The effects of Israel's hard-pressed economy are being felt at all levels of the Israeli labor force. The wage dispute that sent Israel's doctors this week literally into the hills reflects, in part, the same economic situation that led last September to the grounding of the country's national airline, El Al, for four months.
A stagnating economy has caused the government to dig in its heels to oppose demands by the Israel Medical Association for doubling the salaries of doctors in public service. The doctors say current salaries are an insult to the profession.
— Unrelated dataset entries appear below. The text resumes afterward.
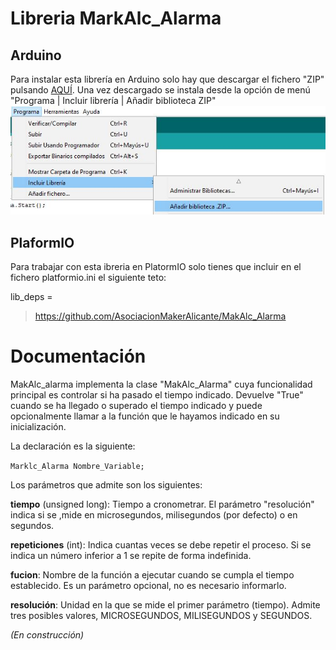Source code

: Libreria MarkAlc_Alarma
=======================
Arduino
-------
Para instalar esta librería en Arduino solo hay que descargar el fichero "ZIP" pulsando [AQUÍ](https://github.com/AsociacionMakerAlicante/MakAlc_Alarma/archive/refs/heads/master.zip). Una vez descargado se instala desde la opción de menú "Programa | Incluir librería | Añadir biblioteca ZIP"
![Instalar librería ZIP](https://github.com/AsociacionMakerAlicante/MakAlc_Alarma/raw/master/test/Instalar_Libreria_Zip.JPG)

PlaformIO
---------
Para trabajar con esta ibreria en PlatormIO solo tienes que incluir en el fichero platformio.ini el siguiente teto:

lib_deps =
>https://github.com/AsociacionMakerAlicante/MakAlc_Alarma

Documentación
=============
MakAlc_alarma implementa la clase "MakAlc_Alarma" cuya funcionalidad principal es controlar si ha pasado el tiempo indicado. Devuelve "True" cuando se ha llegado o superado el tiempo indicado y puede opcionalmente llamar a la función que le hayamos indicado en su inicialización.

La declaración es la siguiente:

`Marklc_Alarma Nombre_Variable;`

Los parámetros que admite son los siguientes:

**tiempo** (unsigned long): Tiempo a cronometrar. El parámetro "resolución" indica si se ,mide en microsegundos, milisegundos (por defecto) o en segundos.

**repeticiones** (int): Indica cuantas veces se debe repetir el proceso. Si se indica un número inferior a 1 se repite de forma indefinida.

**fucion**: Nombre de la función a ejecutar cuando se cumpla el tiempo establecido. Es un parámetro opcional, no es necesario informarlo.

**resolución**: Unidad en la que se mide el primer parámetro (tiempo). Admite tres posibles valores, MICROSEGUNDOS, MILISEGUNDOS y SEGUNDOS.


*(En construcción)*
As a result the doctors walked off their jobs and the medical staffs in Israel's hospitals were reduced to skeleton crews equaling about 10 percent of normal staff size.
The government position has been that the Israeli economy cannot afford the increases. Goverment officials point to an annual inflation rate of 160 percent, of the failure of the country's gross national product to increase last year for the first time since the 1950s, and of a rapidly growing foreign trade deficit.
The war in Lebanon and the continued Israeli presence there have added to Israel's economic difficulties.
In a dramatic turnaround May 23, the doctors announced before dawn that they would come out of their hiding places and return to their hospitals and the negotiating table. This came after the doctors said the night before that they would defy the government back-to-work orders at the risk of imprisonment. An estimated 30 percent of the doctors agreed to return to work Tuesday.
In a military-like operation the morning of May 22, thousands of doctors assembled at prearranged points and mounted waiting buses. Only after the buses began rolling did convoy leaders open sealed envelops distributed by the strike committee telling them their destination. The object was to stay out of reach of officials wishing to serve them with back-to-work orders. The move came after three months of partial strike.